TRENTON, N.J. — The New Jersey Democratic powerbroker charged with racketeering by the state attorney general pleaded not guilty Tuesday to charges he threatened people whose properties he sought to take over and orchestrated tax incentive legislation to benefit organizations he controlled.

George E. Norcross III and four other co-defendants appeared in state Superior Court in Mercer County Tuesday to enter their pleas in response to Attorney General Matt Platkin’s criminal charges unsealed last month. They all pleaded not guilty.

“My client emphatically states that he is not guilty,” Norcoss’ attorney Michael Critchley told Judge Peter Warshaw.

A sixth co-defendant sent a letter to the judge saying his lawyer is currently involved in another trial and hasn’t entered a plea yet, the judge said.

The charges, brought by a Democratic attorney general, against a longtime influential Democrat put the state’s dominant political party under scrutiny in an election year and as the state’s senior U.S. Sen.
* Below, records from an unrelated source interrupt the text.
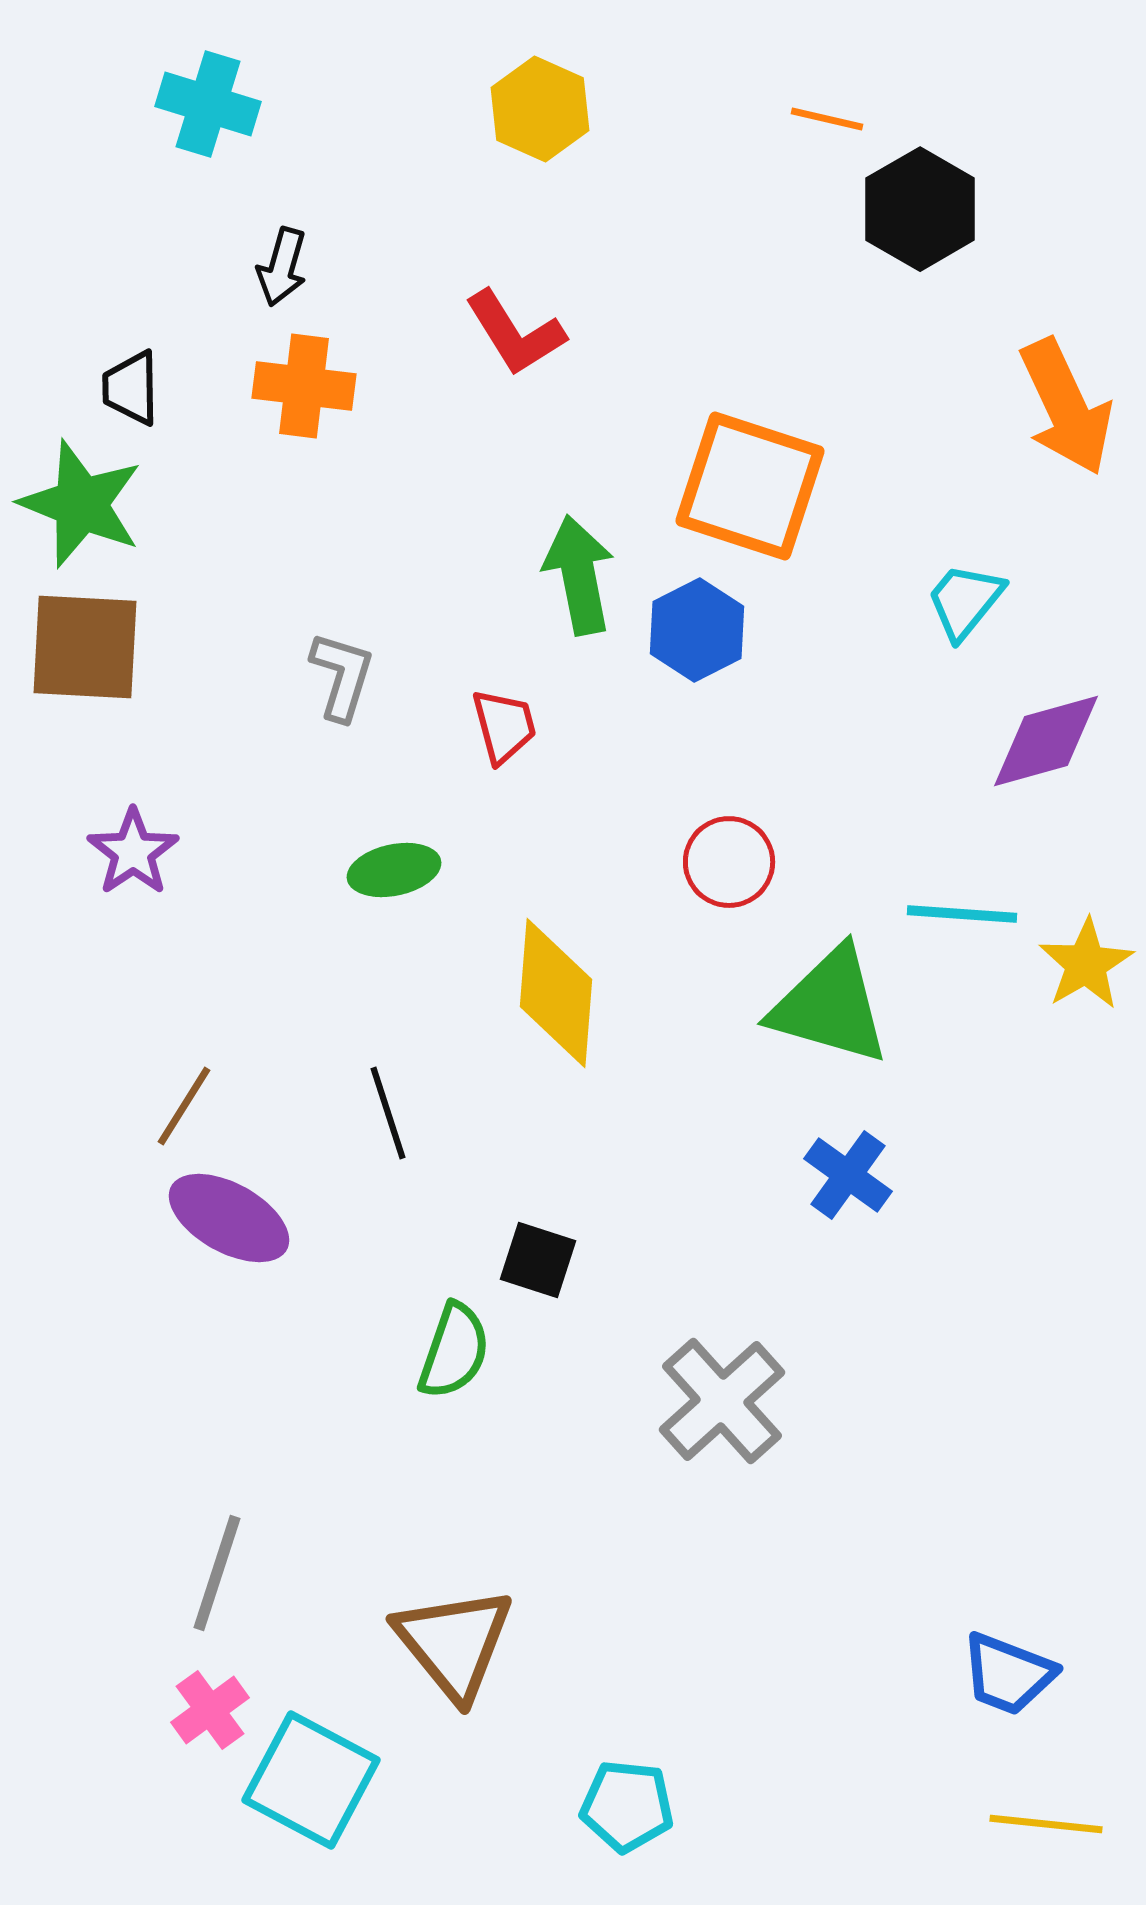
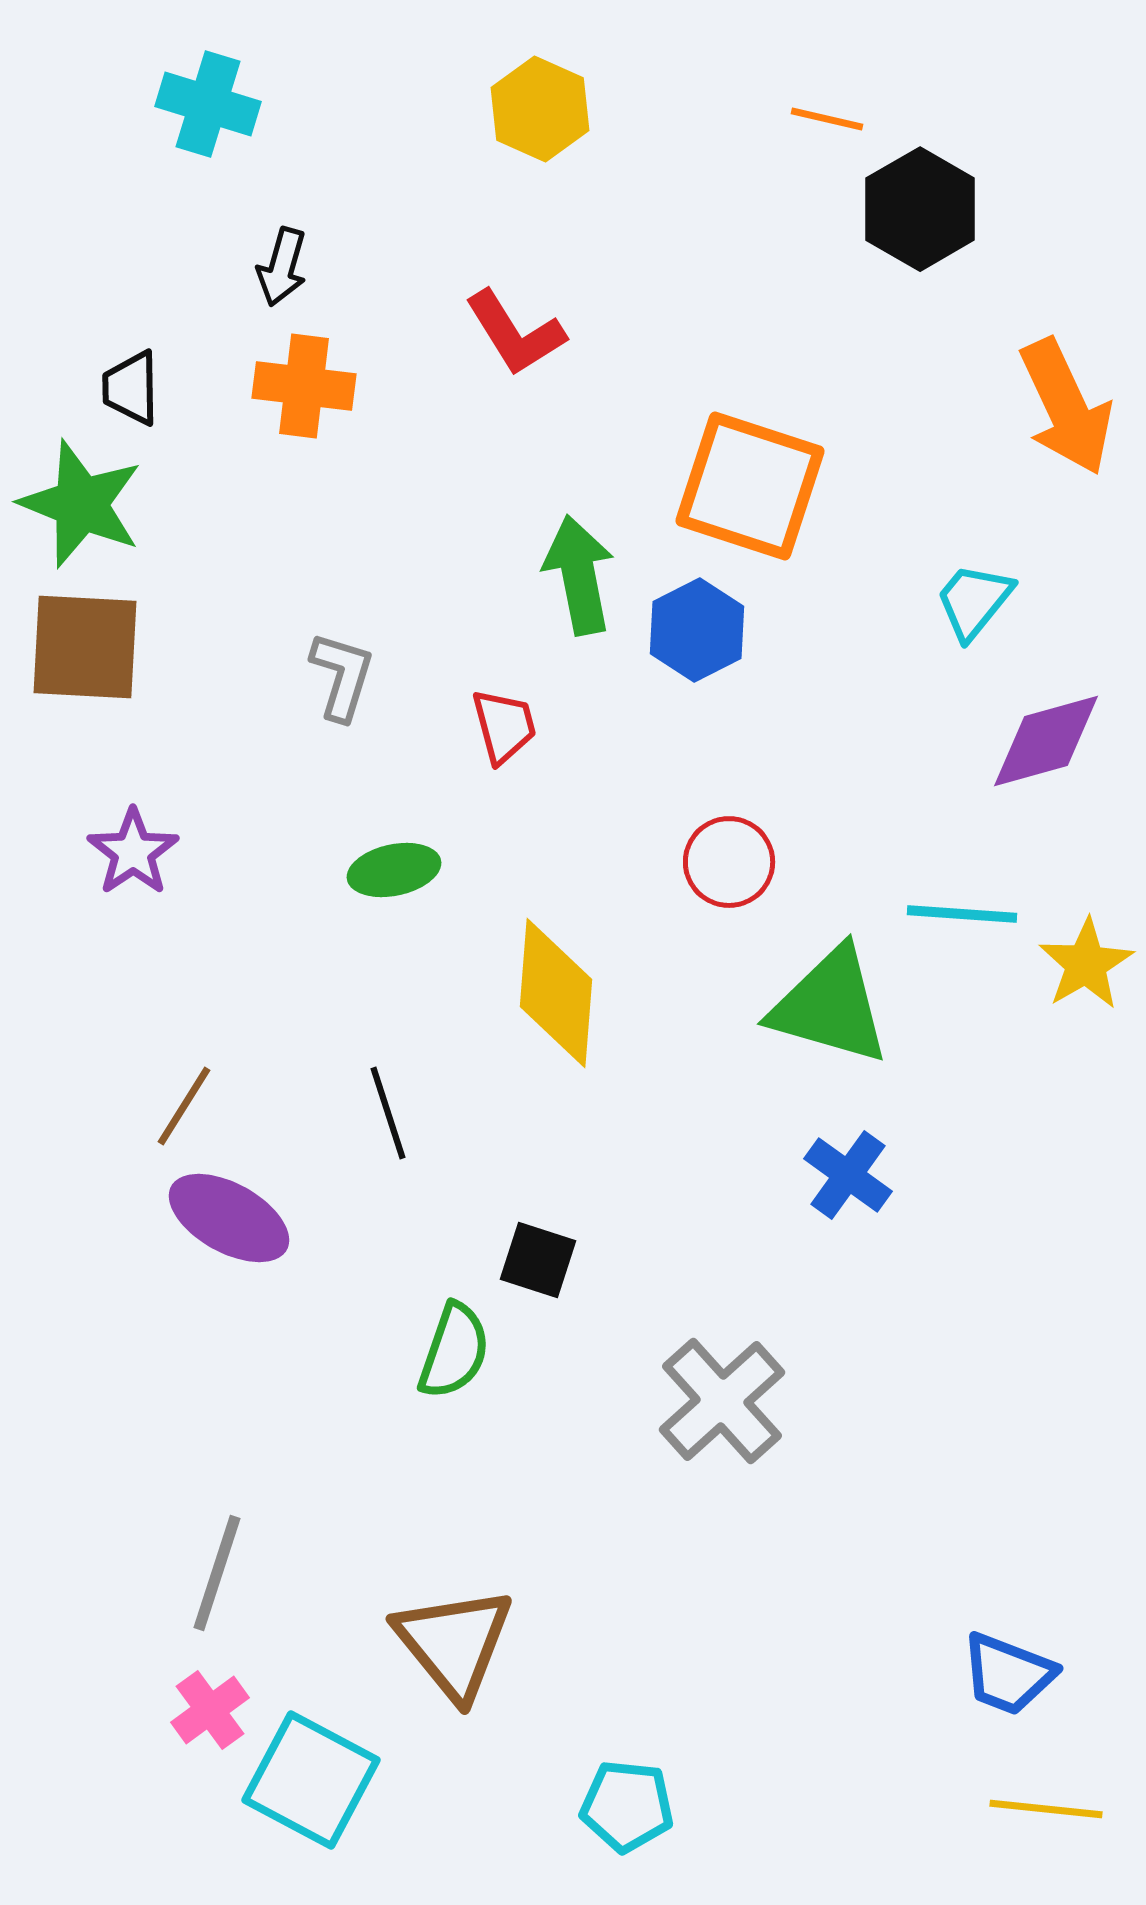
cyan trapezoid: moved 9 px right
yellow line: moved 15 px up
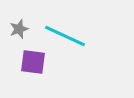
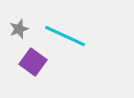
purple square: rotated 28 degrees clockwise
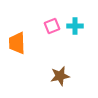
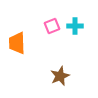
brown star: rotated 12 degrees counterclockwise
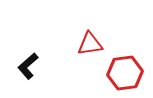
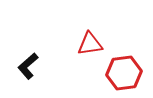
red hexagon: moved 1 px left
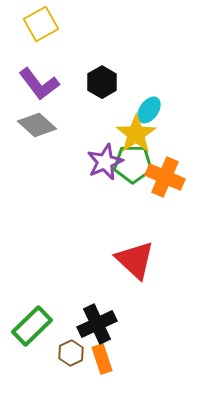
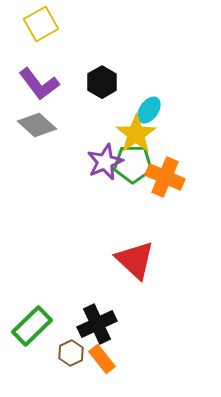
orange rectangle: rotated 20 degrees counterclockwise
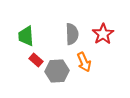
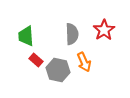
red star: moved 1 px right, 4 px up
gray hexagon: moved 1 px right, 1 px up; rotated 15 degrees clockwise
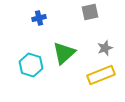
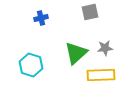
blue cross: moved 2 px right
gray star: rotated 14 degrees clockwise
green triangle: moved 12 px right
yellow rectangle: rotated 20 degrees clockwise
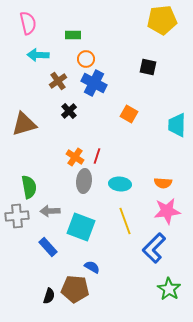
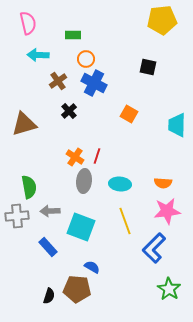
brown pentagon: moved 2 px right
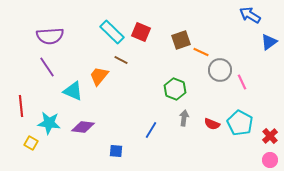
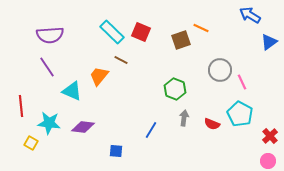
purple semicircle: moved 1 px up
orange line: moved 24 px up
cyan triangle: moved 1 px left
cyan pentagon: moved 9 px up
pink circle: moved 2 px left, 1 px down
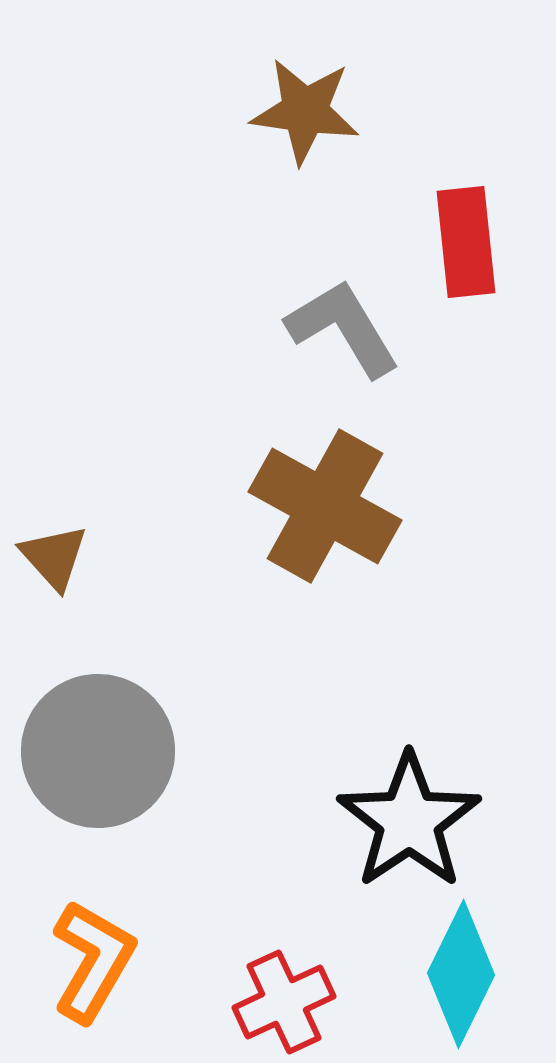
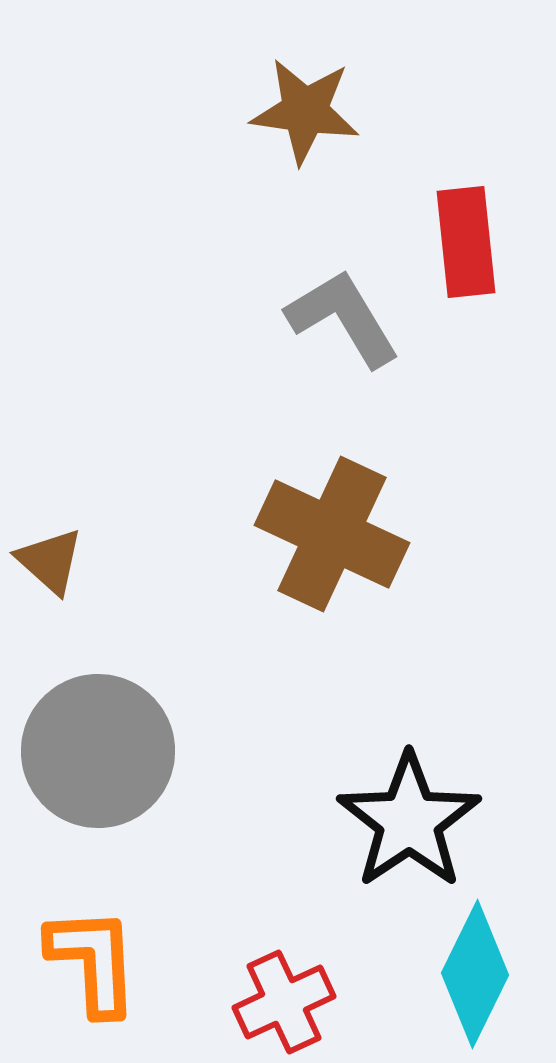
gray L-shape: moved 10 px up
brown cross: moved 7 px right, 28 px down; rotated 4 degrees counterclockwise
brown triangle: moved 4 px left, 4 px down; rotated 6 degrees counterclockwise
orange L-shape: rotated 33 degrees counterclockwise
cyan diamond: moved 14 px right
Bob Menendez is on trial in New York on unrelated federal bribery charges.

In a sign of how contentious the trial could be, the prosecutors and defense attorneys went back and forth Tuesday over nearly 14,000 pages of documents the state has yet to turn over to the defendants as required under the rules. The attorney general’s office sought to subject those documents to an order barring their distribution to third parties, like the news media, while the defense argued there shouldn’t be any such order.

The judge pushed the parties to agree to a temporary order barring the release of those records through Sept. 9 while the parties sort out what should be kept from third parties and what could be passed along.

“You can only imagine my enthusiasm for having to serve as a referee for what if any of this discovery should be subjected to a protective order,” the judge said.

Among the items prosecutors have already mentioned in the indictment are recordings, including a profanity-laden call of Mr. Nocross in which he tells a developer he’ll face “enormous consequences.” The person asks if Mr. Norcross is threatening him, and Mr. Norcross responds, “Absolutely,” according to the indictment.

Defense attorneys said Tuesday they planned to challenge the apparent wiretaps that led to those recordings.

Mr. Norcross is charged with operating a criminal enterprise over more than a decade, starting in 2012, in which he threatened property owners whose land he sought to acquire, used Camden, New Jersey, city government to acquire land and tailored legislation for tax incentives that benefited companies he controlled. Those allegations have been the subject of investigations for years, with Norcross denying any wrongdoing and praising the good his investments did for the economically hard-up city of Camden, across the Delaware River from Philadelphia.

He’s said the prosecution was politically motivated and without merit. He angrily denounced the charges the day they were unsealed and sat in the front row at the attorney general’s news conference.

Mr. Norcross is a wealthy executive of an insurance firm and, until 2021, a Democratic National Committee member who also contributed financially to state and national Democrats. He’s since moved to Palm Beach, Florida, where he had been listed before as a member of Donald Trump’s Mar-a-Lago club.